La reforma de la Justicia planteada por Gallardón, aunque me parezca positiva en términos generales, tiene importantes limitaciones que van a mermar buena parte del alcance que algunos esperan de ella. Una de las medidas más aplaudidas e importantes en ese paquete de reformas es el restablecimiento de la formula de elección de los miembros del Consejo General del Poder Judicial, gracias al cual la mayoría de ellos volverán a ser elegidos por los propios jueces y magistrados, tal y como ocurría hasta 1985.
Aunque esta reforma pretenda ser, ciertamente, mucho más acorde a la separación de poderes que debe imperar en un auténtico Estado de Derecho y refleje mucho mejor la letra y el espíritu del artículo 122 de la Carta Magna, de poco servirá si sólo es operativa bajo los gobiernos del partido que la ha impulsado. La auténtica separación de poderes no es la que puede establecer un determinado gobierno y derogar el siguiente, sino la que resiste la sucesión de mayorías transitorias. De poco servirá resucitar a Montesquieu si, con la misma facilidad, se le puede volver a enterrar en cuanto el gobierno cambie de color. Es más. De muy poco servirá que lo resucitemos si durante ese tiempo la separación de poderes no afecta al máximo órgano encargado de interpretar la constitucionalidad de sentencias y normas como es el Tribunal Constitucional.

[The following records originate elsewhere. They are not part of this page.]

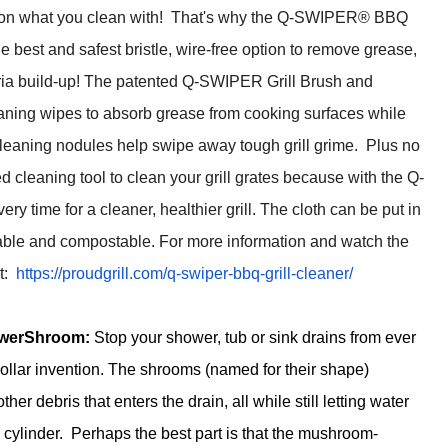
on what you clean with! That's why the Q-SWIPER® BBQ
he best and safest bristle, wire-free option to remove grease,
ria build-up! The patented Q-SWIPER Grill Brush and
aning wipes to absorb grease from cooking surfaces while
cleaning nodules help swipe away tough grill grime. Plus no
cleaning tool to clean your grill grates because with the Q-
time for a cleaner, healthier grill. The cloth can be put in
able and compostable. For more information and watch the
it:
https://proudgrill.
com/q-swiper-bbq-grill-
cleaner/
owerShroom:
Stop your shower, tub or sink drains from ever
dollar invention. The shrooms (named for their shape)
her debris that enters the drain, all while still letting water
e cylinder. Perhaps the best part is that the mushroom-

Y es que la autonomía que Gallardón concede al poder judicial sólo afecta al CGPJ y, a través de este, al Tribunal Supremo, no así al Tribunal Constitucional, cuyos miembros seguirán siendo designados en su totalidad por el poder político. Y no nos engañemos: De todos los estragos que ha causado la politización de la Justicia, los mayores los ha provocado el Tribunal Constitucional. Para empezar fue este el que hizo la rocambolesca interpretación del articulo 122 de nuestra Carta Magna que permitió al gobierno de González pasar a un sistema de elección, por el que, no ocho, sino los 20 vocales del CGPJ eran elegidos por el parlamento. Ya antes había sido el Constitucional el que había dado su visto bueno a esa primera quiebra de nuestro Estado de Derecho que constituyó el latrocinio de Rumasa. Fue el Constitucional el que, a conveniencia de un gobierno empeñado en mantener "contactos con el MLNV", sacó a la calle a la justamente encarcelada mesa nacional de HB; Fue la politización del Constitucional la que animó a socialistas y nacionalistas a impulsar y en buena parte, aprobar, un estatuto abiertamente anticonstitucional como es el estatuto de autonomía catalán. Fue la politización del Constitucional la que ha permitido dejar en papel mojado la Ley de Partidos y la sentencia de ilegalización de Bildu dictada por el Supremo.
Lo paradójico es que sea la propia Constitución la que consagre, aun exigiendo mayorías cualificadas, la designación política de los miembros del Tribunal Constitucional. Lo triste es que sea la misma Carta Magna, que -se supone- debe establecer normas y derechos frente a mayorías transitorias, la que confiere a estas el poder de designar a quienes deben ser sus garantes. Por todo ello, si no pretendemos una separación de poderes limitada en su alcance e intermitente en su vigencia, lo que se debería llevar a cabo es una reforma constitucional para que entre Jueces y magistrados se eligieran a los miembros del Tribunal Constitucional. Eso, o conceder carácter vitalicio a sus miembros o, directamente, suprimirlo para que el fuese el Tribunal Supremo el que asumiera sus competencias.
Claro que, para cualquiera de esas opciones, se requeriría que, al menos, los dos principales partidos políticos tuvieran alturas de miras y fueran igualmente conscientes de lo necesaria que es una auténtica división de poderes. Pero eso es, precisamente, lo que no tenemos. Aquí solo tenemos a los que quieren ver enterrado a Montesquieu y los que se contentan con sacar de paseo a su cadáver.